Иногда мы слышали еще одно опасение – что кое-кто может попытаться, так сказать, коммерциализировать мистический опыт, например, разработав таблетки для его достижения. Но если это и произойдет, то едва ли они окажутся новинкой, вдобавок не будут иметь особого отношения к нейробиологии. На всем протяжении истории во многих культурах разрабатывались «технологии» (барабанный бой, священные растения, пост, медитация и пр.), предусматривающие достижение измененных или необычных состояний сознания с целью взаимодействия с духовным миром. Несомненно, люди могут сделать самих себя более восприимчивыми к РДМО, совершая определенные действия.
Но эта задача никогда не считалась простой. Необходимо существенное изменение электрохимических функций мозга, чтобы произошел РДМО и чтобы он мог быть осознан. И даже это еще не все. Для возникновения РДМО духовное «я», заключенное в каждом отдельно взятом человеке, должно также испытать, если можно так выразиться, желание затанцевать.
Само собой, нашей подлинной проблемой были не разнообразные возражения, а способ фиксации мистического опыта. Поначалу мы наивно надеялись, что монахини смогут достичь такого опыта в лабораторных условиях, но услышав такое предположение, сестра Диана только рассмеялась. «Бога нельзя вызвать по своему желанию», – объяснила она. И предупредила: «Этого нельзя искать. Чем усерднее вы ищете, тем дольше придется ждать». По прошествии времени мы, конечно, начали понимать, что она имела в виду: само требование достичь определенного опыта стало мысленными шумовыми помехами, которые пришлось преодолевать.
Однако человеческому мозгу свойственно пользоваться одними и теми же участками и путями, когда люди вспоминают и заново переживают некий опыт и когда впервые получают его. Таким образом, если просить их вспомнить значительный опыт, можно выяснить, какие участки и пути наиболее активны.
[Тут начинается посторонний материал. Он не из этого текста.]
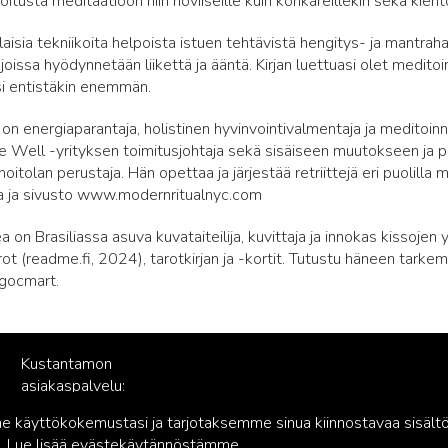
joitusta meditaatioon niin noviiseille kuin konkareillekin sekä kie
laisia tekniikoita helpoista istuen tehtävistä hengitys- ja mantra
, joissa hyödynnetään liikettä ja ääntä. Kirjan luettuasi olet medito
si entistäkin enemmän.
 on energiaparantaja, holistinen hyvinvointivalmentaja ja meditoinn
he Well -yrityksen toimitusjohtaja sekä sisäiseen muutokseen ja
oitolan perustaja. Hän opettaa ja järjestää retriittejä eri puolilla 
a ja sivusto www.modernritualnyc.com
 on Brasiliassa asuva kuvataiteilija, kuvittaja ja innokas kissojen 
ot (readme.fi, 2024), tarotkirjan ja -kortit. Tutustu häneen tark
agocmart.
Kustantamon
asiakaspalvelu:
palvelu@readme.fi
käyttökokemustasi ja tarjotaksemme sinua kiinnostavaa sisältö
 Lue lisää
evästekäytännöstämme
.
«Шелли Уинтерс, одна из величайших актрис мира, однажды сказала, что актер должен быть готов «играть своими шрамами». В упрощенном переводе (а это непросто, потому что и Шелли Уинтерс не простой человек) это означает, что когда для актера наступает момент продемонстрировать самый глубокий, пугающий или мучительный опыт, которым наделил автор своего персонажа, актер, следуя нашему подходу к работе, должен отыскать схожий опыт в собственной жизни и сначала захотеть, а потом и суметь заново пережить этот опыт на сцене, играя роль»
[860].
Система вживания в роль сент-луисской TheatrGROUP
Наша группа уже изучила этот эффект с помощью фМРТ, привлекая к исследованиям профессиональных актеров
[861], которые научились пользоваться нейронными цепочками, ассоциирующимися с определенными эмоциями, когда их обучали актерскому мастерству. Актеры способны вспоминать эмоционально значимые события личной жизни, когда играют роль, требующую от них демонстрации подобных эмоций. Это не значит, что они неискренни, как иногда предполагается; они проявляют реальные эмоции в вымышленных рамках.